Fuente: Instituto Nacional de Salud Mental Honorio Delgado – Hideyo Noguchi
En este Día Internacional de la Juventud, el Instituto Nacional de Salud Mental Honorio Delgado – Hideyo Noguchi (INSM HD-HN) destaca la prioridad de cuidar la salud mental de las personas jóvenes y de las comunidades que las rodean.
Durante la adolescencia y la juventud (aproximadamente entre 15 y 29 años), la neuroplasticidad ofrece una gran oportunidad de aprendizaje, pero también una ventana de alta vulnerabilidad. El uso intensivo de pantallas y el doomscrolling —leer de forma obsesiva noticias negativas— se asocian con mayor riesgo de ansiedad, depresión y aislamiento, y pueden alterar el desarrollo de funciones ejecutivas y la regulación emocional.
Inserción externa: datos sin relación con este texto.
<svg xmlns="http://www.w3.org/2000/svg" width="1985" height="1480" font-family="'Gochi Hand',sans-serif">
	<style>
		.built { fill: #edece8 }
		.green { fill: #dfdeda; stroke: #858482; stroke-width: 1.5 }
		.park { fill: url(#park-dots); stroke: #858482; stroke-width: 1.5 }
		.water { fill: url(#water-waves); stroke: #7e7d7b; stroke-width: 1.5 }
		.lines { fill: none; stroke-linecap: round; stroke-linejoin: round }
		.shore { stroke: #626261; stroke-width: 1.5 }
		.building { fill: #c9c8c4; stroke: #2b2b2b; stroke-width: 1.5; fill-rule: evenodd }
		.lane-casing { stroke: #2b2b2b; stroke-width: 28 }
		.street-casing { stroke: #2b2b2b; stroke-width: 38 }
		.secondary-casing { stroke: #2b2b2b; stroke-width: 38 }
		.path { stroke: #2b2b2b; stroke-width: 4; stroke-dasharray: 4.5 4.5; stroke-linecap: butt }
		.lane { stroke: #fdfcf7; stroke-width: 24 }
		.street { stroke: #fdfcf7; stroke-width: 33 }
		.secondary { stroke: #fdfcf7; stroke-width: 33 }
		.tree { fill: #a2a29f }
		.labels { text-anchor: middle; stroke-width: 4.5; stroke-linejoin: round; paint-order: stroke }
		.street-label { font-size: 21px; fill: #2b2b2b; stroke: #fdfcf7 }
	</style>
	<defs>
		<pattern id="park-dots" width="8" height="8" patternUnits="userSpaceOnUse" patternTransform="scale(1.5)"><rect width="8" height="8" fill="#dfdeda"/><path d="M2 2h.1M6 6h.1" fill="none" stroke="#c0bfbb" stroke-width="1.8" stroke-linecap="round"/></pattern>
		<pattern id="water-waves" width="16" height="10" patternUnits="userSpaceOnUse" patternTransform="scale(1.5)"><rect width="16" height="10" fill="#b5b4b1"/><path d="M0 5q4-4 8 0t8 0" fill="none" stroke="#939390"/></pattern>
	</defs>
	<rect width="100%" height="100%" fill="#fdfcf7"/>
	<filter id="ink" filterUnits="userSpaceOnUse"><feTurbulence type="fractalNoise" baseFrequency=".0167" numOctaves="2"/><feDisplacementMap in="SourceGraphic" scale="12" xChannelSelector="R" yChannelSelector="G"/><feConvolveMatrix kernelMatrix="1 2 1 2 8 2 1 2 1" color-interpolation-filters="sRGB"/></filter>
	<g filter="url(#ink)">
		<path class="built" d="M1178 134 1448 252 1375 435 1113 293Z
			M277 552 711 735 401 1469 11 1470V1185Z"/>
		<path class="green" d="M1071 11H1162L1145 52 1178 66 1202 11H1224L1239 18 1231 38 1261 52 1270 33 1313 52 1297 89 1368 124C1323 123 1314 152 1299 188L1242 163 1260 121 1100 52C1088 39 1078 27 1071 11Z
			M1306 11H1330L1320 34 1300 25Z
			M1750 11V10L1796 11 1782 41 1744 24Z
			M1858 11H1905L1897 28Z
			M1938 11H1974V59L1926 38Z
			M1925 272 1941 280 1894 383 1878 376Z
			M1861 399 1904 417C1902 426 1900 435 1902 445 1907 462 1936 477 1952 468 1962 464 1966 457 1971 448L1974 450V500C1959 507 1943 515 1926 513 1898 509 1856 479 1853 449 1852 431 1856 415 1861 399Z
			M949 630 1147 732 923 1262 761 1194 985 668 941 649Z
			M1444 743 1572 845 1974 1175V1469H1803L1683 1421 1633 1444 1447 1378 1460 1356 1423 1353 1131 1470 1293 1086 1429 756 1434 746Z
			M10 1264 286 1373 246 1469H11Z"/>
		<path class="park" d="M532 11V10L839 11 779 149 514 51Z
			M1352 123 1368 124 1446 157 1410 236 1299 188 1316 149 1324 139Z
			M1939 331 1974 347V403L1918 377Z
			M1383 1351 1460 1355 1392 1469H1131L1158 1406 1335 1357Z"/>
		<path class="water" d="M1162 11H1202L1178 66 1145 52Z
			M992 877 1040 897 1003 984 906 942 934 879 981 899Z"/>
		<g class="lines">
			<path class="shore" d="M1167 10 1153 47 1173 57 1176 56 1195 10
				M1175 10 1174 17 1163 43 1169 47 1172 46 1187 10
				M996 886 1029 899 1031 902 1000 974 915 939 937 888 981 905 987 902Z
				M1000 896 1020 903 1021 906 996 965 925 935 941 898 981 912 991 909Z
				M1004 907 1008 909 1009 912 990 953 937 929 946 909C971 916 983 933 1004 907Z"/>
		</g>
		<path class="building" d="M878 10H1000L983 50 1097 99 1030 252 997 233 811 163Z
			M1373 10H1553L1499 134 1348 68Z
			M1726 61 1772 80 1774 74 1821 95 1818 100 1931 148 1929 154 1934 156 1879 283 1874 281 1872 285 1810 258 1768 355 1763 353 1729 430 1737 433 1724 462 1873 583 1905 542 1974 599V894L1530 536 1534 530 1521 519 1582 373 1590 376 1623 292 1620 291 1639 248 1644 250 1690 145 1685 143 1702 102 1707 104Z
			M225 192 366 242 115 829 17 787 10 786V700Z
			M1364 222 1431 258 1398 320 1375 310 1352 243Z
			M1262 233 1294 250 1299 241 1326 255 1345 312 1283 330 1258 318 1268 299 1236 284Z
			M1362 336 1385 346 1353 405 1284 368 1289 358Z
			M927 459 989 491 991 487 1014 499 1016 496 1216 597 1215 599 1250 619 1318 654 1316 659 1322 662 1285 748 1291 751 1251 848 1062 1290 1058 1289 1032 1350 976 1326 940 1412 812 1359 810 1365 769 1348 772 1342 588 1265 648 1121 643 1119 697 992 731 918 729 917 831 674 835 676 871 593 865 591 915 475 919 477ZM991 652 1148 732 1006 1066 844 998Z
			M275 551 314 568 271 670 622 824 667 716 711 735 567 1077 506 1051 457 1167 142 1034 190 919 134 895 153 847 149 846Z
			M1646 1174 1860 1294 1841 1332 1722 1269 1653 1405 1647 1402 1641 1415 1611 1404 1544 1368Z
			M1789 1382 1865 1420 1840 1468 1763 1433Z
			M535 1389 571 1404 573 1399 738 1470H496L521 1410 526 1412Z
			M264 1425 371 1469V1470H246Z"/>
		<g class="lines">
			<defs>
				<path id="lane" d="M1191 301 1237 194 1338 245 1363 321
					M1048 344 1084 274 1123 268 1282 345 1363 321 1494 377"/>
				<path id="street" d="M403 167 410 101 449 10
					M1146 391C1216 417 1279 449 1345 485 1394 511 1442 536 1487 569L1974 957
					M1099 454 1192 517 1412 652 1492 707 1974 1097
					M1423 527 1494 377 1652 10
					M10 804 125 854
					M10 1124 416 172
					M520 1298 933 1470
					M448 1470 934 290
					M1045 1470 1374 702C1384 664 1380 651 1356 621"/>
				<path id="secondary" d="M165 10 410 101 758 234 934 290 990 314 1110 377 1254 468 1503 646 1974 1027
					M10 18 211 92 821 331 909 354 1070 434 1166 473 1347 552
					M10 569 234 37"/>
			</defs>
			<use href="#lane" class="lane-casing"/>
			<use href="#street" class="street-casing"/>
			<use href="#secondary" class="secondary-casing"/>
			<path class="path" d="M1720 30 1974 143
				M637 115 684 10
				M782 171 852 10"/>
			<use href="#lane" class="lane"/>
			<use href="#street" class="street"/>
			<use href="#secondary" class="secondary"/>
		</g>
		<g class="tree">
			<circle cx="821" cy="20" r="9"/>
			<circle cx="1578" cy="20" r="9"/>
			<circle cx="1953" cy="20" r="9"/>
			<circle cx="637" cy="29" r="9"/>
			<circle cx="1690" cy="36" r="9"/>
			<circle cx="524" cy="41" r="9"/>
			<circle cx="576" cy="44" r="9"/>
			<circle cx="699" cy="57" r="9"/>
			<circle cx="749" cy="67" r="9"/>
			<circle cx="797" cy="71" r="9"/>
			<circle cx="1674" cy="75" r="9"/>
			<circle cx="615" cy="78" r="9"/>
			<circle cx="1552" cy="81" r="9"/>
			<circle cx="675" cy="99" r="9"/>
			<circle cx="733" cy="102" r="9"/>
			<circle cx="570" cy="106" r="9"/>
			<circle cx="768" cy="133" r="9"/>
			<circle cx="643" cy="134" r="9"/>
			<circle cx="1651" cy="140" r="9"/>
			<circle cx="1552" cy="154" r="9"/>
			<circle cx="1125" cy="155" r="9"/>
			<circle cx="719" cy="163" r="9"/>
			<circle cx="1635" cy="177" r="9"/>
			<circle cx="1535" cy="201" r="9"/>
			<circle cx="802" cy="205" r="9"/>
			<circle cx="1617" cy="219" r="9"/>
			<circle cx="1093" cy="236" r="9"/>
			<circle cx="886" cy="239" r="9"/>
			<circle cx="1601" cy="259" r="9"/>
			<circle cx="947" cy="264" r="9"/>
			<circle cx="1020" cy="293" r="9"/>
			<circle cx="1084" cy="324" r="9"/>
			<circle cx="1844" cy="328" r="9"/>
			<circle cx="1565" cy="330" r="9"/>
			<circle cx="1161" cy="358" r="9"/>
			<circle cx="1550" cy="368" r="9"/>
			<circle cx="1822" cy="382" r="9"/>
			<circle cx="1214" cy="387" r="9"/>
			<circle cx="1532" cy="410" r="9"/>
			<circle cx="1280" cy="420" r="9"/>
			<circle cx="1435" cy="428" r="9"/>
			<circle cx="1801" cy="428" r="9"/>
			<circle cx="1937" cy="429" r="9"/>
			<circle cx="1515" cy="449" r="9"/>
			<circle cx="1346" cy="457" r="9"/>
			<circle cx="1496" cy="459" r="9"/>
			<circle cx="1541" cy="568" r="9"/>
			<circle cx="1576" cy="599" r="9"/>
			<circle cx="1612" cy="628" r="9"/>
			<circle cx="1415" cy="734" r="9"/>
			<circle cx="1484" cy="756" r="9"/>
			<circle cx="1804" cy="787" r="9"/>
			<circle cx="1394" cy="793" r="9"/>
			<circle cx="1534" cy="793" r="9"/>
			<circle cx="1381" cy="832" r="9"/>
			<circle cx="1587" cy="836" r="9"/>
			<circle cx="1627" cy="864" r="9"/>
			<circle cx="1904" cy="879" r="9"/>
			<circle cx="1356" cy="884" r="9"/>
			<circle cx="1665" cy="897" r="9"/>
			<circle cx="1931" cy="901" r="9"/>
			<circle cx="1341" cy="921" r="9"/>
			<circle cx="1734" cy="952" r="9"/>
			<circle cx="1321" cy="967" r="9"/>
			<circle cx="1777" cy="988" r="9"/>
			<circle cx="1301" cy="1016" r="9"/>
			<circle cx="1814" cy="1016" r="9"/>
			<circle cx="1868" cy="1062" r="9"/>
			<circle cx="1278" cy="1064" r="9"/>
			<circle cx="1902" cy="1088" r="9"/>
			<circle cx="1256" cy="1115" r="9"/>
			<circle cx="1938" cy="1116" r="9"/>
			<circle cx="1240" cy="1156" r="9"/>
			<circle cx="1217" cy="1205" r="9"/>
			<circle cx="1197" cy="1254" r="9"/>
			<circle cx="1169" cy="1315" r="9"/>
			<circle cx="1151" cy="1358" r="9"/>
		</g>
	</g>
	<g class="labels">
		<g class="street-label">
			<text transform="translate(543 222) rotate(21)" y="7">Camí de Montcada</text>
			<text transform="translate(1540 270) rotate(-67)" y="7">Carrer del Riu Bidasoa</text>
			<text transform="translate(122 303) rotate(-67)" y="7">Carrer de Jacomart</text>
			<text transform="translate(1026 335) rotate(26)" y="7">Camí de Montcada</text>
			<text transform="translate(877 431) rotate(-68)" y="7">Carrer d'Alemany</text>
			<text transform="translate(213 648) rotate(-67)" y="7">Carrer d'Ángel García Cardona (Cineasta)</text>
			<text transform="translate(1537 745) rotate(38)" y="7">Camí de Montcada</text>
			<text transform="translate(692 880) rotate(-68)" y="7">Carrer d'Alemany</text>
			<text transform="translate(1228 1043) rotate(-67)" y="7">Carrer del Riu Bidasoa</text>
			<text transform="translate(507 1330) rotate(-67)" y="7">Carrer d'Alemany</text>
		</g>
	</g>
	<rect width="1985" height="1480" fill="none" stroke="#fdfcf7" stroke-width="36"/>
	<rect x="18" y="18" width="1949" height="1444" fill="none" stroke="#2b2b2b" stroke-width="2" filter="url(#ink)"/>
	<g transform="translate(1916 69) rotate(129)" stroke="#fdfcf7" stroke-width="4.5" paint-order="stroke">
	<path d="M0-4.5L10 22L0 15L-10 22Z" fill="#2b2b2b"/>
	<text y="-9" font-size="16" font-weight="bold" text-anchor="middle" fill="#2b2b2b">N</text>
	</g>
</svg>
Datos institucionales señalan una crisis significativa: más de 476 mil casos severos de uso problemático de Internet en el Perú. El exceso de pantalla, especialmente por encima de la tercera hora diaria, se relaciona con alteraciones del sueño, del ritmo circadiano y con conductas como ciberacoso, ghosting y body shaming, que impactan negativamente el cerebro y el bienestar emocional.
Una idea clave es que la depresión no depende del nivel socioeconómico; la Encuesta Nacional de Salud Mental 2022 indica que afecta a jóvenes de diversos contextos. En respuesta, el INSM HD-HN impulsa redes de apoyo comunitario a través de la Dirección Ejecutiva de Investigación, Docencia y Atención Especializada (DEIDAE) de Salud Colectiva para trasladar la salud mental más allá de los consultorios y convertir escuelas, clubes deportivos y otros entornos cotidianos en espacios seguros de escucha y desarrollo de capacidades.
Además, la institución subraya la importancia de la relación humana en la atención: la tecnología debe ser una herramienta de apoyo y nunca un reemplazo del vínculo terapéutico. Se enfatiza que la inteligencia artificial debe subordinarse a las necesidades humanas y que la idea es fortalecer, no sustituir, la conexión entre personas.
El concepto de un «pacto social por la presencia» propone límites claros para familias y Estado, promoviendo una educación emocional desde casa y desde la escuela para construir una caja de herramientas psicológicas que fortalezca la resiliencia de los jóvenes ante un mundo acelerado. El compromiso final es con un modelo de atención centrado en la persona.